A partir de là, le processus de la dégradation économico-sociale commence à prendre de forme. Si les exportations des entreprises nationales s’améliorent grâce à ce regain de compétitivité, les prix des produits importés augmentent, alimentant l’inflation. Les investissements étrangers, déjà au point mort disparaissent tout à fait et les entreprises nationales ont du mal à se refinancer sur les marchés de capitaux.

La prévision d’inflation par l’institut d‘études ABECEB, donne un rythme de 34,5% en 2014 qui passe à 41% après le défaut. Dans le même temps la contraction de l’activité progresserait de 1,5% à 3,5% cette année.
Si un accord n’est pas rapidement trouvé avec les deux fonds vautours, la situation sociale chaotique qu’a connue le pays en 2001, date du dernier défaut de paiement, risque de se reproduire.
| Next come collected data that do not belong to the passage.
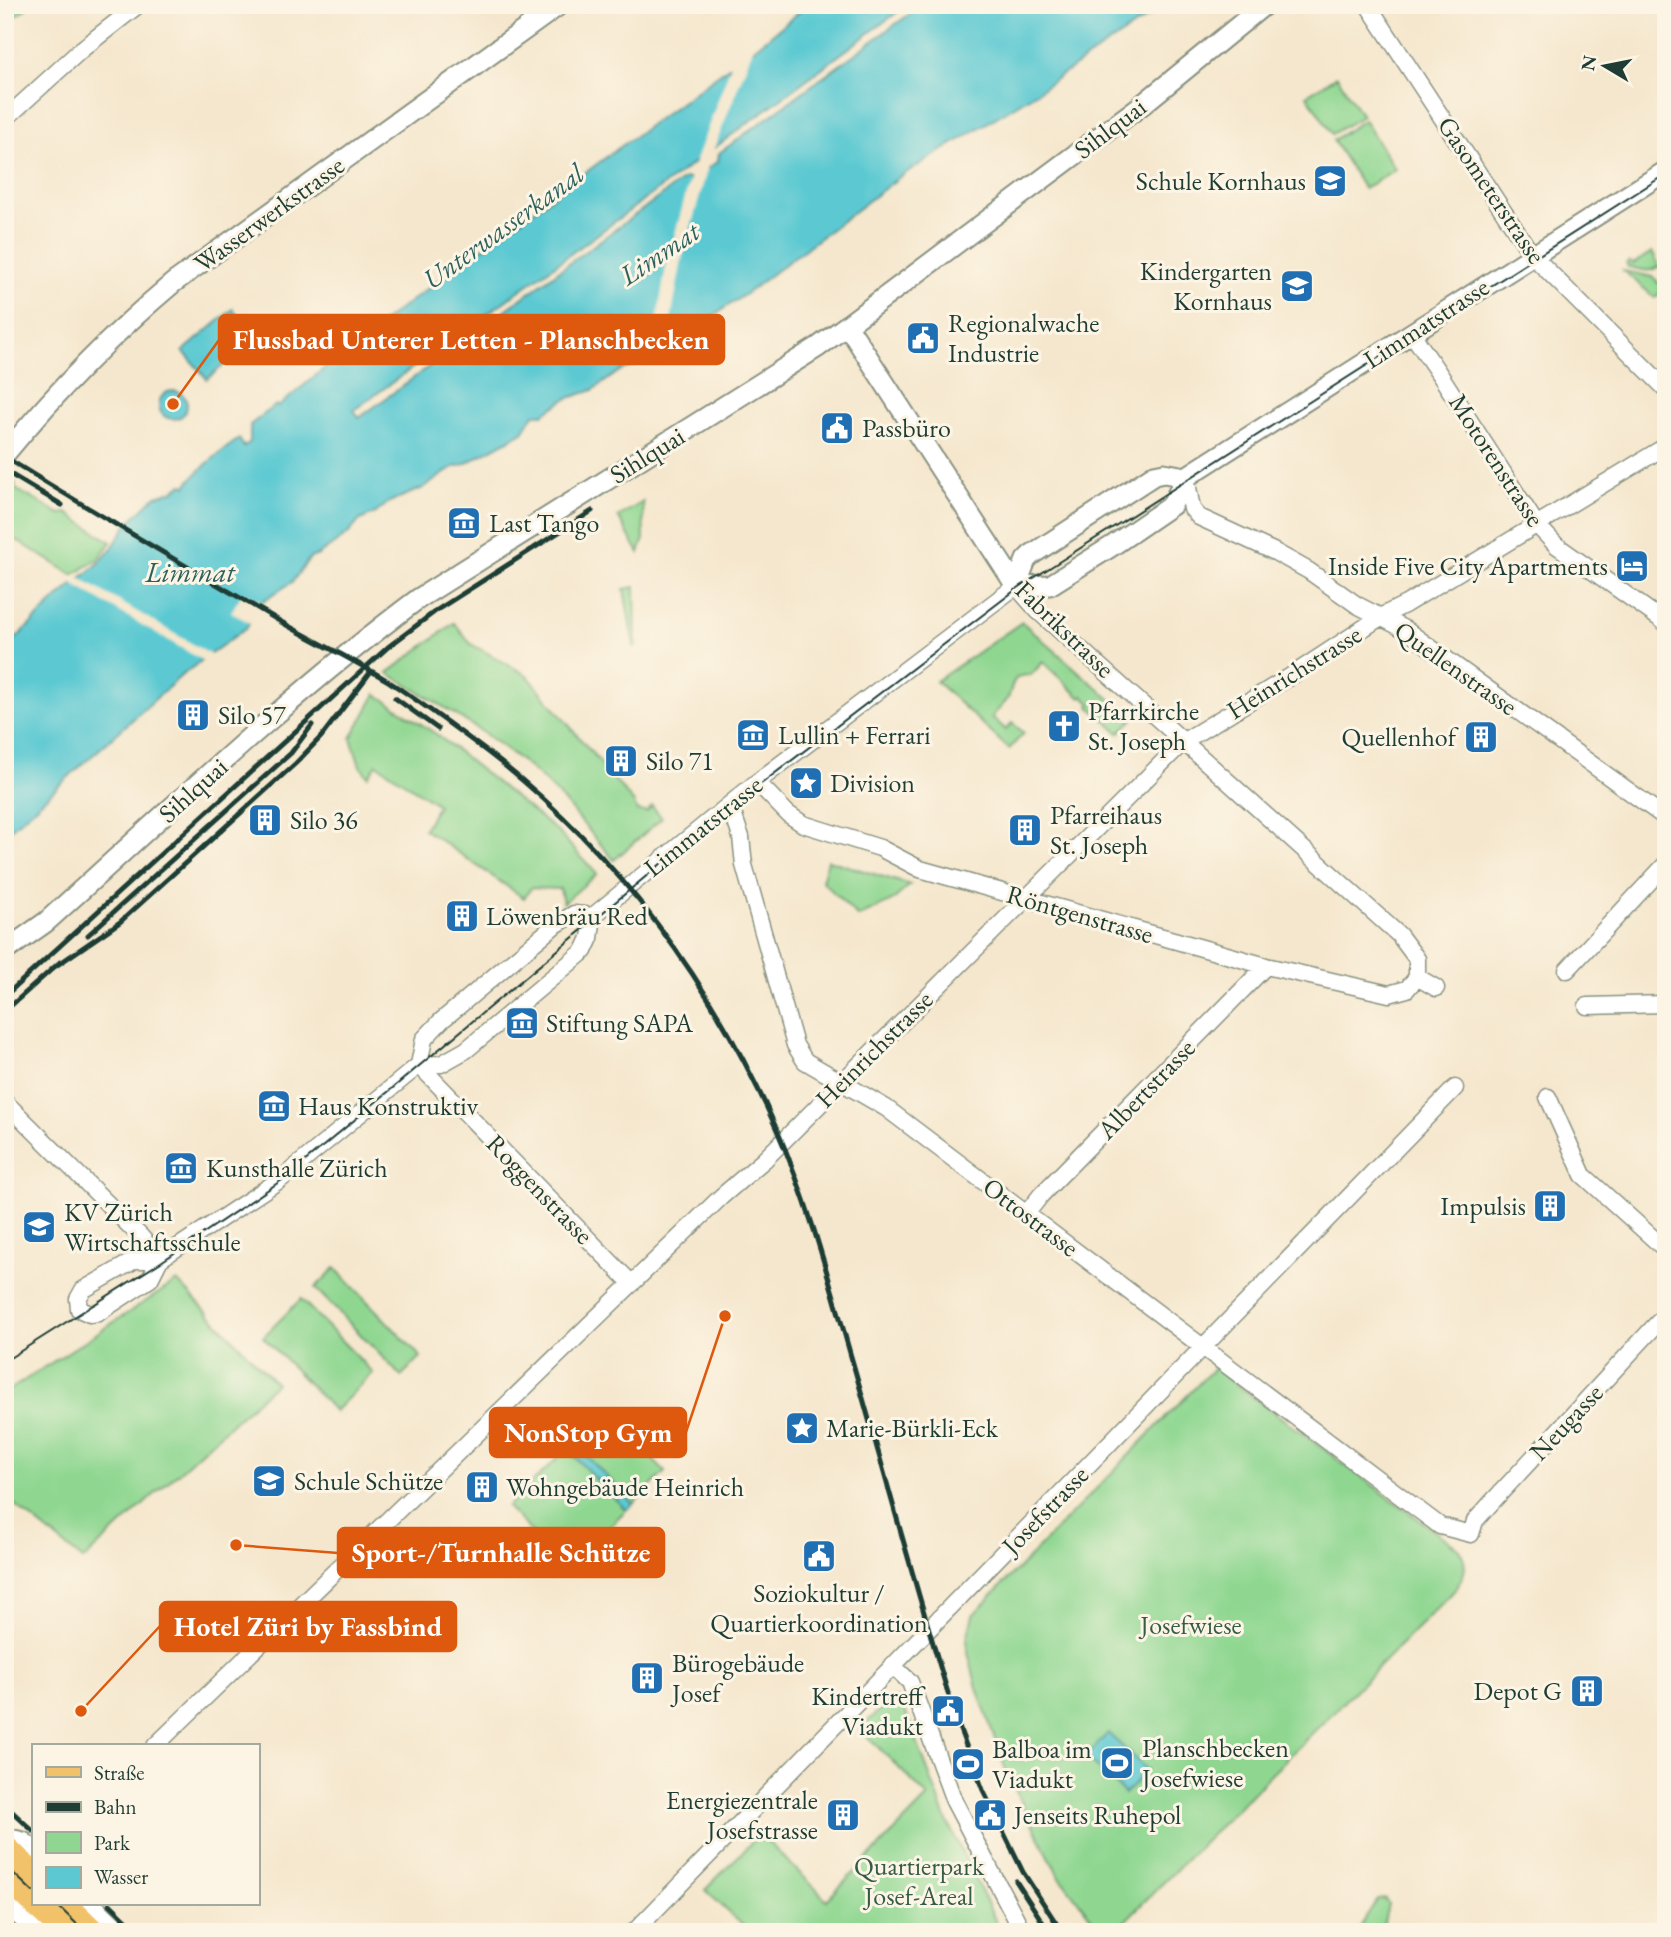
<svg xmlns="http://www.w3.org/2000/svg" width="1671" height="1937" font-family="'EB Garamond',serif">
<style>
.green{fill:#8fd791;stroke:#578a62;stroke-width:2}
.water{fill:#5cc9d2;stroke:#3e8383;stroke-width:2}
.pier{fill:#f5e7cd}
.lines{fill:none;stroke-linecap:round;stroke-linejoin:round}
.minor-casing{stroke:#8a9280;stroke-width:19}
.tertiary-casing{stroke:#8a9280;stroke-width:23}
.primary-casing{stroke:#8a9280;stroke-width:28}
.minor{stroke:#fff;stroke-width:16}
.tertiary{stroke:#fff;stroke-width:19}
.primary{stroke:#f2c26a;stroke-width:24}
.tram{stroke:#1f3d34;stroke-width:2}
.rail{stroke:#1f3d34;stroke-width:5}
.labels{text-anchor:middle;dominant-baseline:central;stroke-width:6;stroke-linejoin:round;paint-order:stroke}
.street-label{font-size:26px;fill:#1f3d34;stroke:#fcf5e5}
.poi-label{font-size:26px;fill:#1f3d34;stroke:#fcf5e5;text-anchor:start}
.park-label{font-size:26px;fill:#355c47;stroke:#fcf5e5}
.water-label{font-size:28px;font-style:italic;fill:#2e605c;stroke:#fcf5e5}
.leader{fill:none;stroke:#de580e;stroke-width:2.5}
.callout-dot{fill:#de580e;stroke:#fcf5e5;stroke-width:2.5}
.callout{fill:#de580e;stroke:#de580e;stroke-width:2.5}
.callout-label{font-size:28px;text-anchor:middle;font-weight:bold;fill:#fff}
</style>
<rect width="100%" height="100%" fill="#fcf5e5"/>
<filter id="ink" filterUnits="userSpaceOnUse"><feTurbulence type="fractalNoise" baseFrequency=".0143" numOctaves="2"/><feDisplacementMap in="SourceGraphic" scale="14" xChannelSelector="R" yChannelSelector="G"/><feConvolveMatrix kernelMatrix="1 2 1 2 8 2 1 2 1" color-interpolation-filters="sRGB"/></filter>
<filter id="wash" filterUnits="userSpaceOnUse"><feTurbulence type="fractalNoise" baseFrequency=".00686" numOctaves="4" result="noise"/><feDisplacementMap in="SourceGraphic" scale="28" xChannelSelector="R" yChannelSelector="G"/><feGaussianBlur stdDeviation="1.57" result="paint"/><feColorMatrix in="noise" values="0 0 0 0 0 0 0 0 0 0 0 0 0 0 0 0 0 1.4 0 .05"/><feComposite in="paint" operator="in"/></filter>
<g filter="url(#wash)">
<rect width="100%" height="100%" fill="#f5e7cd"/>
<path class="green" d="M5,5H30L5,25Z
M1337,76L1362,116L1332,134L1307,95Z
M1364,120L1395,169L1364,189L1333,140Z
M1652,252L1659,266C1651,274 1640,269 1628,267L1626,264L1630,262L1633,264Z
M1624,271L1653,277L1664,289L1655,298Z
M16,483L14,488L60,514L67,513L111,542L98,559L73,575L5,533V496Z
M643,502L644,539L639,553L618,517Z
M635,587L636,647H634L624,589Z
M1022,622L1133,719L1119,733L1089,706L1091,704L1083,696L1081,698L1043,662L1031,675C1010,675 1014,684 1008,698C1005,704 996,711 992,717L1006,730L1012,723L1024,733L1009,749L936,681Z
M454,623L471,644L527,675L634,803L637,811L647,812L652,806L662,818L614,860C587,830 562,795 531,769C487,732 437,703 388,673Z
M376,694L436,734L558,832L597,874L563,903L560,889L531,888L524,898L424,829L438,805L377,764L368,776L360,766L351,738Z
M828,860L910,885L892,901L858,917L822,881Z
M335,1268L421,1357L401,1376L315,1288Z
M177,1281L276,1383L83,1560L5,1497V1393Z
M301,1299L373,1373L335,1411L263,1337Z
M1214,1368L1459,1549C1470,1566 1464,1578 1453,1592L1114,1932H1102L1059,1876L1008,1776L977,1688L968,1652L967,1639L973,1615Z
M605,1411L665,1472L633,1504L573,1442Z
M567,1449L626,1510L567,1568L507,1507Z
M897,1698L902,1702L947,1821L1001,1932H750L705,1890L760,1834L827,1900L928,1797L860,1729L891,1699Z
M1385,1898L1388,1904L1382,1932H1357L1378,1899Z"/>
<path class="water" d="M808,5H907L598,234L354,410L359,418L685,178L691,180L718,161L719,153L922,5H1165L1037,92L901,176L747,293L674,342L636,365L620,371L593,390L566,399L543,414H534L523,432L463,465L454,467L423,488L389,502L376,513L360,520L348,534L318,555L310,558L292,582L263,601L247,627L182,675L5,834V649L63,593L98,564L112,548L129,522L156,496L173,491L182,484L186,486C195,472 224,449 239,439L244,447L250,442V425L276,405L278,407L326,367L324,365L760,44Z
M233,309L256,338L207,379L183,351Z
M159 405a14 14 0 1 1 28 0a14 14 0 1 1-28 0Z
M573,1442L633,1504L626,1510L567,1449Z
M1108,1733L1147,1770L1125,1794L1086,1757Z"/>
<path class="pier" d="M755,43L712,154L693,168L733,59Z
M709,163L682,259L665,352L650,361L666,267L691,175Z
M76,576L213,656L205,662L69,582Z
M243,592L266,604L253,625L231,612Z"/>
</g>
<g filter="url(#ink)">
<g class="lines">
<g class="minor-casing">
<path id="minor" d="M1368,5L1532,255L1666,389
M5,119L82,49L138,5
M1411,332L1444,381L1536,524L1556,545L1666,623
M1186,477L1192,509L1199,517L1275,552L1309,571L1357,605L1406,630L1666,818
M757,782L788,814L803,824L880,848L920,869L1266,966L1389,994L1407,989L1417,977
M730,805L741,837L744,865L795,1045L805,1061L886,1108L1440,1526L1471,1534L1475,1521L1492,1502L1666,1314
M1567,970L1666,864
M1417,977L1436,988
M1587,1006L1666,1004
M419,1065L424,1039L441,1021L554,926L574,914L593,916L757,782L1016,586L1038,611L1399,935L1417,959V977
M419,1065L632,1284
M1548,1097L1583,1175L1666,1250
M5,1102L141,1237L160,1259
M1027,1213L1041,1195L1266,966
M160,1259L135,1260L83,1290L78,1299L79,1309L90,1314L98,1313L150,1279L160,1259L281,1179L419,1065L441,1064L466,1050L584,951L590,938L593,916
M893,1666L910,1682L954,1801L1023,1932
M155,1746L722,1196L764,1160L1184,741L1291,676L1382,616L1406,604L1666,446
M634,1932L1455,1088"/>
</g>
<g class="tertiary-casing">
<path id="tertiary" d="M847,325L1016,586
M5,454C57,391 111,335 173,283L559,5
M1016,586L1050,585L1112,546L1172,505L1186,477L1666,171
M1016,586L1026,560L1031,555L1154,475L1164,473L1186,477
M5,951L46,922C168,812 287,697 418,599L818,347L1143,104L1264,5
M5,1838L23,1842L33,1850
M5,1902L38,1932
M91,1904L120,1932"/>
</g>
<g class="primary-casing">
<path id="primary" d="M5,1847L33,1874
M5,1875L33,1902
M35,1904L65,1932
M65,1904L94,1932"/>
</g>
<use href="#minor" class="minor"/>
<use href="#tertiary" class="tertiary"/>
<use href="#primary" class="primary"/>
<path class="tram" d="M5,1361L161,1262L285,1178L711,822L1018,588L1666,174
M5,1865L33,1892
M56,1904L85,1932"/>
<path class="rail" d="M5,457C93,512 182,564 271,616C309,639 350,657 388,681C423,704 457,729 490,754C617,852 713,984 777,1130C809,1203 830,1283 852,1360C887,1481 919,1602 957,1722L983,1790L1023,1872L1062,1932
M5,471L62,505
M395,698L438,729
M88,935L291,753L312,725
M53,968L120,922L296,763L321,737L369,674
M5,996L388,647L437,610L592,511
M5,1011L60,962
M5,1805L33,1831
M1016,1881L1049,1932
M110,1904L139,1932"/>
</g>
</g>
<defs>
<g id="school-square" transform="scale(1.75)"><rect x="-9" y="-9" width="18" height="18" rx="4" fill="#1f6fb2" stroke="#fcf5e5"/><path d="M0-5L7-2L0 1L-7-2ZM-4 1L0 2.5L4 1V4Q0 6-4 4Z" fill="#fff"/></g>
<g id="civic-square" transform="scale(1.75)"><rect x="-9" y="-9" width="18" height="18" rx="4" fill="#1f6fb2" stroke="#fcf5e5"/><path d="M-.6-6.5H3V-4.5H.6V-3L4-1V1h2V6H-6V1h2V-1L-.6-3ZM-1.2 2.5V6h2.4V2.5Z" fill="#fff"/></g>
<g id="museum-square" transform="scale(1.75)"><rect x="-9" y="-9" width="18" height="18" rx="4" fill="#1f6fb2" stroke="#fcf5e5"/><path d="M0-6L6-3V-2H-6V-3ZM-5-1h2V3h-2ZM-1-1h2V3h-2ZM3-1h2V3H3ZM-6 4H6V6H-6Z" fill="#fff"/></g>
<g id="hotel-square" transform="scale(1.75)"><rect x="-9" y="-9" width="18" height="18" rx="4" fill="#1f6fb2" stroke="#fcf5e5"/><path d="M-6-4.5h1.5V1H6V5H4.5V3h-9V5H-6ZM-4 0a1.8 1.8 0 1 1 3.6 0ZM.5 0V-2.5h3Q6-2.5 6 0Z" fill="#fff"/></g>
<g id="building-square" transform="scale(1.75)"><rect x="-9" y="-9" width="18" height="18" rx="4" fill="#1f6fb2" stroke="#fcf5e5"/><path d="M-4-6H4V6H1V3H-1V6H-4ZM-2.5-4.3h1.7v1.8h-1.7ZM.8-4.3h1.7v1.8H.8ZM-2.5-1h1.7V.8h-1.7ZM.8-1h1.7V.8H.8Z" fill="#fff"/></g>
<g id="church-square" transform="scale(1.75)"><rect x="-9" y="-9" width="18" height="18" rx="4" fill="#1f6fb2" stroke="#fcf5e5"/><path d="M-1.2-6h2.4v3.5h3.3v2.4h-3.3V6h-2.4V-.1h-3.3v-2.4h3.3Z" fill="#fff"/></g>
<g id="sight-square" transform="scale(1.75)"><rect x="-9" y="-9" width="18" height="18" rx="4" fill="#1f6fb2" stroke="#fcf5e5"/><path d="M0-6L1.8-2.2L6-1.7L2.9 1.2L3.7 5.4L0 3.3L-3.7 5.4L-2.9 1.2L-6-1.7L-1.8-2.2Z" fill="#fff"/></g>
<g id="university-square" transform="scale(1.75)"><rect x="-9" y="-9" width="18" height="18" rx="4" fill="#1f6fb2" stroke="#fcf5e5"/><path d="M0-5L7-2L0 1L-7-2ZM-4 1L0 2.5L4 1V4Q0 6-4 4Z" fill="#fff"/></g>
<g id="stadium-square" transform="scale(1.75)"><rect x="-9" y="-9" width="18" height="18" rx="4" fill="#1f6fb2" stroke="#fcf5e5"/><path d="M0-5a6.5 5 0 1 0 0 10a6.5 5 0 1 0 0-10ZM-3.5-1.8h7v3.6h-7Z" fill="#fff"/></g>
</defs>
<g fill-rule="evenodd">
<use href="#school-square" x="1330" y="181"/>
<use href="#school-square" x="1297" y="286"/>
<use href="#civic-square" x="923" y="338"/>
<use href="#civic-square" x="837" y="428"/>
<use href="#museum-square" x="464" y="523"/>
<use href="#hotel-square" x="1632" y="566"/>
<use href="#building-square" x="193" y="715"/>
<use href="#church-square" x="1064" y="726"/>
<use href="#museum-square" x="753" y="735"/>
<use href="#building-square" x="1481" y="737"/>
<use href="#building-square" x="621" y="761"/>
<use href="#sight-square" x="806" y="783"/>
<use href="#building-square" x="265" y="820"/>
<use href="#building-square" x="1025" y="830"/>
<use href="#building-square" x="462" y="916"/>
<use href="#museum-square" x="522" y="1023"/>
<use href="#museum-square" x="274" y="1106"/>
<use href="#museum-square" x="181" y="1168"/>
<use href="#building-square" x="1550" y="1206"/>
<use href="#university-square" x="39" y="1227"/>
<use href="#sight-square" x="802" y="1428"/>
<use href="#school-square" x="269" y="1481"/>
<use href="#building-square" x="482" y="1487"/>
<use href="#civic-square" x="819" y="1556"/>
<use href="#building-square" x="647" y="1678"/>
<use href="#building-square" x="1587" y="1691"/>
<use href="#civic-square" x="948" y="1711"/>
<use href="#stadium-square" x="1117" y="1763"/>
<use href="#stadium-square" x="968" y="1764"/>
<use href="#building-square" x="843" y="1815"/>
<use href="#civic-square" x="990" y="1815"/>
</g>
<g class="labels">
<g class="street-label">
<text transform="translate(1110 128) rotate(-37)">Sihlquai</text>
<text transform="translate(1492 190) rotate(56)">Gasometerstrasse</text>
<text transform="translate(269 214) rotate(-36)">Wasserwerkstrasse</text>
<text transform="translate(1426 323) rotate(-33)">Limmatstrasse</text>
<text transform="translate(647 455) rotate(-32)">Sihlquai</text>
<text transform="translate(1497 460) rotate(57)">Motorenstrasse</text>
<text transform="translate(1065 629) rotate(44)">Fabrikstrasse</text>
<text transform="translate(1456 668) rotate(35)">Quellenstrasse</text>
<text transform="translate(1294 672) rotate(-32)">Heinrichstrasse</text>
<text transform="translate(193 790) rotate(-42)">Sihlquai</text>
<text transform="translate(703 826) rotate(-39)">Limmatstrasse</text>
<text transform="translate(1080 914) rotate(16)">Röntgenstrasse</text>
<text transform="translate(874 1049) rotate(-45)">Heinrichstrasse</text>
<text transform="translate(1146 1089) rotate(-46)">Albertstrasse</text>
<text transform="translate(540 1189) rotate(46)">Roggenstrasse</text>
<text transform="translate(1031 1217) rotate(37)">Ottostrasse</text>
<text transform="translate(1566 1422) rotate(-47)">Neugasse</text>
<text transform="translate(1045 1510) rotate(-46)">Josefstrasse</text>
</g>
<g class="poi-label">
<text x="1306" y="181" text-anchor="end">Schule Kornhaus</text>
<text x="1272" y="271" text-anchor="end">Kindergarten<tspan x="1272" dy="30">Kornhaus</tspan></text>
<text x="948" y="323">Regionalwache<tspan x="948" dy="30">Industrie</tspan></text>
<text x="862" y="428">Passbüro</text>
<text x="489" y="523">Last Tango</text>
<text x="1608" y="566" text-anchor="end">Inside Five City Apartments</text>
<text x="1088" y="711">Pfarrkirche<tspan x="1088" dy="30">St. Joseph</tspan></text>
<text x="218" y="715">Silo 57</text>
<text x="778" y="735">Lullin + Ferrari</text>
<text x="1456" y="737" text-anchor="end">Quellenhof</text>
<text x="646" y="761">Silo 71</text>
<text x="830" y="783">Division</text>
<text x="1050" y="815">Pfarreihaus<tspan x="1050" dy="30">St. Joseph</tspan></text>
<text x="290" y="820">Silo 36</text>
<text x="486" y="916">Löwenbräu Red</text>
<text x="546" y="1023">Stiftung SAPA</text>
<text x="298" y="1106">Haus Konstruktiv</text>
<text x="206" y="1168">Kunsthalle Zürich</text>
<text x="1526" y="1206" text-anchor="end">Impulsis</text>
<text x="64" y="1212">KV Zürich<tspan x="64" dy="30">Wirtschaftsschule</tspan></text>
<text x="826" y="1428">Marie-Bürkli-Eck</text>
<text x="294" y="1481">Schule Schütze</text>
<text x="506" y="1487">Wohngebäude Heinrich</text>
<text x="819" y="1593" text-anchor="middle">Soziokultur /<tspan x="819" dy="30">Quartierkoordination</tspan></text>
<text x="672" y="1663">Bürogebäude<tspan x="672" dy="30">Josef</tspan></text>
<text x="1562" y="1691" text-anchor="end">Depot G</text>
<text x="923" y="1696" text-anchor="end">Kindertreff<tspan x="923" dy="30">Viadukt</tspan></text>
<text x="1142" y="1748">Planschbecken<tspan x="1142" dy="30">Josefwiese</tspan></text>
<text x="992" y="1749">Balboa im<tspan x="992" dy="30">Viadukt</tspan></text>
<text x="818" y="1800" text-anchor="end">Energiezentrale<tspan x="818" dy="30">Josefstrasse</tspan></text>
<text x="1014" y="1815">Jenseits Ruhepol</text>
</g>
<g class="park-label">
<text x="1191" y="1625">Josefwiese</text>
<text x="919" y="1866">Quartierpark<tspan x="919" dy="30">Josef-Areal</tspan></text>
</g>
<g class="water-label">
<text transform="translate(503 226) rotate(-36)">Unterwasserkanal</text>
<text transform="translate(659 253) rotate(-34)">Limmat</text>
<text x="190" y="572">Limmat</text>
</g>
</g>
<path class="leader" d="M173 404L219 340M725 1316L686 1432M236 1545L338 1553M81 1711L160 1626"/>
<g class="callout-dot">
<circle cx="173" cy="404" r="7"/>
<circle cx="725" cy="1316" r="7"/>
<circle cx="236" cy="1545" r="7"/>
<circle cx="81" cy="1711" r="7"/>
</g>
<g class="callout">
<rect x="219" y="315" width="505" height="49" rx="7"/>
<rect x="490" y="1408" width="196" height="49" rx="7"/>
<rect x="338" y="1528" width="326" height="49" rx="7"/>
<rect x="160" y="1602" width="296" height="49" rx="7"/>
</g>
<g class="callout-label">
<text x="471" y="349">Flussbad Unterer Letten - Planschbecken</text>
<text x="588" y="1442">NonStop Gym</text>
<text x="501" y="1562">Sport-/Turnhalle Schütze</text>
<text x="308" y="1636">Hotel Züri by Fassbind</text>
</g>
<rect width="1671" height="1937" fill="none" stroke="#fcf5e5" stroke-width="28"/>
<rect x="32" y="1744" width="228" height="161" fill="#fcf5e5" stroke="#a4ab9e" stroke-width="2"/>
<rect x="46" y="1767" width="35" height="10" fill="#f2c26a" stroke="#a4ab9e" stroke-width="2"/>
<text x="94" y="1780" font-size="21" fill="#1f3d34">Straße</text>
<rect x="46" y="1802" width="35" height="10" fill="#1f3d34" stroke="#a4ab9e" stroke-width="2"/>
<text x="94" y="1814" font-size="21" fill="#1f3d34">Bahn</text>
<rect x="46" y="1832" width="35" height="21" fill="#8fd791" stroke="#a4ab9e" stroke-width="2"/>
<text x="94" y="1850" font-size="21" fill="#1f3d34">Park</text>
<rect x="46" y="1867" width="35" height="21" fill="#5cc9d2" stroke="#a4ab9e" stroke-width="2"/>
<text x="94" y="1884" font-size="21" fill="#1f3d34">Wasser</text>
<g transform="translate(1605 66) rotate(280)" stroke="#fcf5e5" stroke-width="5" paint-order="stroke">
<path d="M0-5L12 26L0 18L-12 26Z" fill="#1f3d34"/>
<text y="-10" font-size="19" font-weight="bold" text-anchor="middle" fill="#1f3d34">N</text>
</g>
</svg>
Baisse de l’activité économique, hausse du chômage, augmentation de l’inflation, baisse du pouvoir d’achat : une telle conjoncture est difficilement gérable sans de gros sacrifices.

Duplex
Vicenç Batalla, Euronews
“Nous sommes depuis Buenos Aires avec l‘économiste Rafael Di Giorno de Proficio Investment qui a été analyste à la Banque centrale argentine et vice-président pour l’Amérique latine de Deutsche Bank. Bonjour Rafael.

“Oui , bonjour Vicenç

Vicenç Batalla, Euronews

Les informations ne sont pas bonnes pour l’Argentine qui n’a pas réussi à se mettre d’accord avec les fonds vautours américains. Et ce, bien que le gouvernement argentin refuse de reconnaître le défaut de paiement. Quelle est la situation réelle ?

Rafael di Giorno
Bien, la réalité c’est que les agences de notation considèrent qu’il s’agit d’un défaut quand l’argent du paiement du coupon (des intérêts), les détenteurs des titres de la dette ne le touchent pas. Mais ce n’est pas un défaut classique dans le sens oú la capacité de paiement de l’Argentine est réelle. L’argent a été viré aux banques, mais il y a un blocage judiciaire qui empêche que cet argent arrive aux détenteurs des obligations.

Euronews
Il se dit que les banques privées argentines vont finalement racheter leurs créances aux fonds vautours américains. C’est une opération qui a le soutien du gouvernement de Cristina Kirchner ou bien est-ce une initiative des banques ?

Rafael Di Giorno:
Officiellement, le gouvernement ne peut en principe continuer les négociations avec les deux fonds spéculatifs en question. Par conséquent il fait très attention à son rôle dans ce type de situation. Et cette initiative semble venir du secteur privé : de l’association des Banques d’Argentine, l’ADEBA qui regroupe les banques locales en Argentine.
L’association a essayé de trouver un accord avec les fonds spéculatifs en leur proposant une garantie financière jusqu‘à la fin de l’année, c’est à dire quand expirent les clauses qui empêchaient l’Argentine de négocier avec les fonds vautours. Si les deux fonds vautours acceptent cette proposition, l’Argentine pourra alors négocier directement avec les deux fonds.

Euronews:
Les investisseurs vont-ils fuir l’Argentine désormais ? Est-ce que la récession va s’aggraver et la population souffrir comme ce fut le cas avec le défaut de paiement de 2001 ?

Rafael Di Giorno:
“Non, la faillite de 2001 a engendré une situation gravissime pour bien d’autres raisons. A cette époque, le Produit intérieur brut avait chuté à -11%. La chute avait été brutale. Cette année, toutes les projections indiquent un scénario récessif. Mais peut-être entre 1 et 2% de contraction.
C’est un scénario beaucoup plus doux. C’est un défaut plus technique. L’Argentine peut payer bien qu’il y ait un problème légal qui l’en empêche. Il est certain aussi qu’il faut terminer de règler le défaut de paiement de 2001 pour avancer. Mais il n’y aura pas de fuites massives de capitaux. De fait, ces dernières années, le investissements étrangers n’ont pas été si massifs eux non plus.
Il va y avoir des problèmes de financement sur des grands projets comme celui de Vaca Muerta du groupe pétrolier YPF qui est énorme et qui demande des capitaux étrangers.

Euronews:
Donc pas de problèmes en Amérique ou en Europe à cause du défaut argentin ?

Rafael Di Giorno:
Non je crois qu’il n’y aura pas de contagion à d’autres pays parce que ce n’est pas un défaut dans le sens d’une crise de la balance des paiements ou d’un manque de réserves en dollars. ça pourrait entraîner un peu plus de contagion par l’impact sur la monnaie. Mais je ne crois pas que ce soit le cas”.